- Date: 1984–1985
- Medium: Diss tracks
- Status: Ended in 1985 with the release of "The Final Word – No More Roxanne" by the East Coast Crew

Parties
| U.T.F.O.; | Roxanne Shante; |

Works
- "The Real Roxanne"; "Roxanne, Roxanne, Pt. 2: Calling Her A Crab"; "Roxanne's Revenge"; "Bite This"; "Queen of Rox (Shanté Rox On)";

= Roxanne Wars =

Series of hip-hop rivalries in the 1980s

The Roxanne Wars were a series of hip-hop rivalries during the mid-1980s, yielding rap music's first diss record and perhaps the most answer records in history. It is one of hip-hop's earliest feuds and perhaps the first "rap beef". The dispute arose over a failed appearance at a radio promotional show and primarily involved Roxanne Shante (Lolita Shante Gooden) and the Real Roxanne (Adelaida Martinez).

==History==

=== 1984–1985: Background and "Roxanne's Revenge" ===

In 1984, the hip-hop trio U.T.F.O., produced by the R&B group Full Force, released a single titled "Hanging Out", which did not perform well.

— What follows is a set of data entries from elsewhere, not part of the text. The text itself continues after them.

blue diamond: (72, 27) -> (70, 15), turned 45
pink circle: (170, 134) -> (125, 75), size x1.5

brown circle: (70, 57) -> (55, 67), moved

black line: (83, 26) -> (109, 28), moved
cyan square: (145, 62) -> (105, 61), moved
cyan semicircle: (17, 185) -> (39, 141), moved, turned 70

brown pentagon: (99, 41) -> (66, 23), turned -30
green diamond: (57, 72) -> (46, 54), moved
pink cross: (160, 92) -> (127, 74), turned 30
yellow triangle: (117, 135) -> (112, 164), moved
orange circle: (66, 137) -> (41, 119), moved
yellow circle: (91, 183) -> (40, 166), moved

However, the single's B side, "Roxanne, Roxanne", a song about a woman who would not respond to their advances, gained much attention and airplay. Soon after, 14-year-old Lolita Shante Gooden was walking outside of the Queensbridge housing project in New York City when she heard Tyrone Williams, disc jockey Mr. Magic and record producer Marley Marl talking about how U.T.F.O. had canceled a show that the men had promoted.

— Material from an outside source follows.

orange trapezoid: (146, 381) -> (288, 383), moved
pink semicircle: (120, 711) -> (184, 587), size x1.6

Gooden offered to record a hip-hop song that would exact revenge on U.T.F.O. The original "Street Version" was entirely freestyled by Gooden in one seven-minute-long take and recorded on tape in Marl's apartment. The beats were copied from an instrumental version of "Roxanne, Roxanne". The recording was pressed onto 100 initial copies that were rushed into distribution on the streets in late 1984, with Gooden billed as Roxanne Shante. It was confrontational and laced with profanities, but it became an instant hit that sold more than 250,000 copies in the New York area alone. Select Records claimed copyright on the instrumental track, which led Pop Art Records to negotiate an agreement whereby all future copies of "Roxanne's Revenge" would feature a different track. It was re-released in early 1985 with new beats and vocals, and the obscenities removed. The re-release version peaked at No. 22 on the Hot R&B/Hip-Hop Songs chart.

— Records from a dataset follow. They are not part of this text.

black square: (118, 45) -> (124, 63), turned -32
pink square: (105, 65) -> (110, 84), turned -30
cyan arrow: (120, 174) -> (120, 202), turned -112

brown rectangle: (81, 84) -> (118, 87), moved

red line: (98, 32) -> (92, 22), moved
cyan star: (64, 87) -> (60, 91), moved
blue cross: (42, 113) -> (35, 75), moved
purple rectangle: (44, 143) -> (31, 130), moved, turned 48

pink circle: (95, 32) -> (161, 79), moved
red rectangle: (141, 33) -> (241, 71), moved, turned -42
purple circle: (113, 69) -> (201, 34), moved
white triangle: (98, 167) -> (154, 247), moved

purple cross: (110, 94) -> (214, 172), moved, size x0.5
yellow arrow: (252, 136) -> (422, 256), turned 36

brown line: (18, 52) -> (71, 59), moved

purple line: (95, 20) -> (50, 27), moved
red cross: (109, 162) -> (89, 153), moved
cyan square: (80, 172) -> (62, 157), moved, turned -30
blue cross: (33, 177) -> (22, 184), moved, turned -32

=== 1985: "The Real Roxanne", the Roxanne Wars from beginning to end ===
Following the success of "Roxanne's Revenge", U.T.F.O. and Full Force released "The Real Roxanne", their own answer record. While not directly aimed at Roxanne Shante, this record featured Elease Jack, under the moniker of the Real Roxanne, who was soon replaced by Adelaida Martinez. This version became a hit and caused a flood of Roxanne-related hip-hop records, Over the next year, at least 30 (and more than 100, according to some claims) such records were produced. Some of the most notable include:

- "Sparky's Turn (Roxanne, You're Through)" by Sparky D
- "Roxanne's Doctor—The Real Man" by Dr. Freshh
- "Do the Roxanne" by Dr. Rocx & Co.
- "The Parents of Roxanne" by Gigolo Tony & Lacey Lace
- "I'm Lil Roxanne" by Tanganyika
- "Yo, My Little Sister (Roxanne's Brothers)" by Crush Groove (Note: No connection to Krush Groove.)
- "Rappin' Roxy: Roxanne's Sister" by D.W. and the Party Crew (featuring Roxy)
- "Ice Roxanne" by Little Ice
- "Roxanne's a Man (The Untold Story—Final Chapter)" by Ralph Rolle

The clash between U.T.F.O. and Shante continued in the midst of the trend. Shante released the record "Bite This", which accused U.T.F.O. of copying her style on "The Real Roxanne", and U.T.F.O. released "Roxanne, Roxanne, Pt. 2: Calling Her a Crab", likening Shante to an ape and a crab. Shante's final record of the Roxanne Wars, titled "Queen of Rox (Shante Rox On)", recaps her feud with U.T.F.O. and highlights her skills as a rapper. The Roxanne Wars mostly ended with the 1985 release of "The Final Word—No More Roxanne (Please)" by the East Coast Crew, who pled for artists to cease the trend.

== Legacy ==

The Roxanne Wars helped solidify the careers of multiple rappers, especially those of Roxanne Shante, the Real Roxanne and Sparky D.

In 2017, a musical drama film about Shante's life, Roxanne Roxanne, was released.